Bounding box prediction data
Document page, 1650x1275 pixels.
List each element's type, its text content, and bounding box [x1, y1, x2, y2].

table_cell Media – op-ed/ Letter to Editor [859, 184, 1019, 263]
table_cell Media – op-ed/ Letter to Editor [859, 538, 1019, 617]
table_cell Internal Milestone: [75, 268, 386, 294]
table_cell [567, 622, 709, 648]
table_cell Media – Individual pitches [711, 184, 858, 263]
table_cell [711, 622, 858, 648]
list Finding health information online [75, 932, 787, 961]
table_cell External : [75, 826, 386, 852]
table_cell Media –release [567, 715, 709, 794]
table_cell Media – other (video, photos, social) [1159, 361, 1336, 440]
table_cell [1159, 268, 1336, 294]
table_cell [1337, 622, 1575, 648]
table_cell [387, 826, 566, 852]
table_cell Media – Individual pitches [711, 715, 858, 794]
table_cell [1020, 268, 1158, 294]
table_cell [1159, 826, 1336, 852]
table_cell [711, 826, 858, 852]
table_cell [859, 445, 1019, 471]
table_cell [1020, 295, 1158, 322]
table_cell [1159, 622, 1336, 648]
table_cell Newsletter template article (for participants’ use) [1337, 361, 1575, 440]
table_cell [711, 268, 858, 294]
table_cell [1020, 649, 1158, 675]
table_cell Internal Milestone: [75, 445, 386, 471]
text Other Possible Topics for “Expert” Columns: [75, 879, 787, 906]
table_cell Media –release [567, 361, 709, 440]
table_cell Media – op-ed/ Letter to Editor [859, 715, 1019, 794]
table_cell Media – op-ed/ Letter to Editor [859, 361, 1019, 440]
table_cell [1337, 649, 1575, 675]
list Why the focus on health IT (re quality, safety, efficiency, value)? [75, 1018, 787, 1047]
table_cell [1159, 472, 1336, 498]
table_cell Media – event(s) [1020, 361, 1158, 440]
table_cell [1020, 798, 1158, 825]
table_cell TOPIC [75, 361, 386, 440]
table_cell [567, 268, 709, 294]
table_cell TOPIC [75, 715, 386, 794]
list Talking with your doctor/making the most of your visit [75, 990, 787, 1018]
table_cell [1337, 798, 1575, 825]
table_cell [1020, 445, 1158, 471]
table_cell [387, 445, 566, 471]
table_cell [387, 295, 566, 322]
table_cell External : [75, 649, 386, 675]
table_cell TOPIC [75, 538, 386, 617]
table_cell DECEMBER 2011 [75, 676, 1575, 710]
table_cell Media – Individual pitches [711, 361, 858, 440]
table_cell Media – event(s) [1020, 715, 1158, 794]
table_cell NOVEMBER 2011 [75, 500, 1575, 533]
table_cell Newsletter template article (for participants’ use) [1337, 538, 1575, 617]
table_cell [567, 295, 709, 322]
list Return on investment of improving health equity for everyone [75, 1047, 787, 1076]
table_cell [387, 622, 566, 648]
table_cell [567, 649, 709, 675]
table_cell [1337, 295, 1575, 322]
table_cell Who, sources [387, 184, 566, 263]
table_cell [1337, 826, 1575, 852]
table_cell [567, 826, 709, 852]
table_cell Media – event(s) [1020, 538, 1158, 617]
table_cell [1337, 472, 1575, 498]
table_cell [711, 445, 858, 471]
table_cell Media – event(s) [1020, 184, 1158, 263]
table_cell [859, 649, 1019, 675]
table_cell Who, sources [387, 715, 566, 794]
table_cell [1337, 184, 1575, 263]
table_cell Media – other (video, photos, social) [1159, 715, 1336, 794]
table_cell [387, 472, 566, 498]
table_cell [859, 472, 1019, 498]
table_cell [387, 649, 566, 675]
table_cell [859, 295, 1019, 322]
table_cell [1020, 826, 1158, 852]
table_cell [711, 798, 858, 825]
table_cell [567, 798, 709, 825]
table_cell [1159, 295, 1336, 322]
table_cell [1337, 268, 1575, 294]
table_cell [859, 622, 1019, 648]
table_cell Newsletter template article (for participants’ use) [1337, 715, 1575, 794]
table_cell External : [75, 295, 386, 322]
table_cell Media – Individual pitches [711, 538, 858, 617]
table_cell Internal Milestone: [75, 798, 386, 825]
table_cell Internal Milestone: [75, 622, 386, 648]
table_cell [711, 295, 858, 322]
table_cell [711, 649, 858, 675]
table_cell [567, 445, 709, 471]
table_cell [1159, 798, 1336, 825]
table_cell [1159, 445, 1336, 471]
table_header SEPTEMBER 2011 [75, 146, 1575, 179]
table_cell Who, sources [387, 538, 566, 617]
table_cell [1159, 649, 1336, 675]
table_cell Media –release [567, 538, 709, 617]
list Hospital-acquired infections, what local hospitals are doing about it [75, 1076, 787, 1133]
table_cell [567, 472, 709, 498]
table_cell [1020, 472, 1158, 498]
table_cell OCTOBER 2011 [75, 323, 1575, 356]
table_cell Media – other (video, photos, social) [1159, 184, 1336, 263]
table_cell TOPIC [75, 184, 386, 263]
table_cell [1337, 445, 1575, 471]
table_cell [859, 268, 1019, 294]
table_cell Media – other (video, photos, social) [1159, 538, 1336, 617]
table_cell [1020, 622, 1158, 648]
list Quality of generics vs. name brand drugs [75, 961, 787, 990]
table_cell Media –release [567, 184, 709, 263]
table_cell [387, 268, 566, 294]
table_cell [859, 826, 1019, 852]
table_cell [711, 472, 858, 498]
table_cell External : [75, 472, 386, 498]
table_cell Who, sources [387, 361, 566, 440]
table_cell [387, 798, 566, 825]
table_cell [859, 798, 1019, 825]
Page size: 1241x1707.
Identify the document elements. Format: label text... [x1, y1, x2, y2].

(WORK ITEM) Count the lines in the entries above that include the string "participants", then give only that figure.

(ANSWER SECTION) 3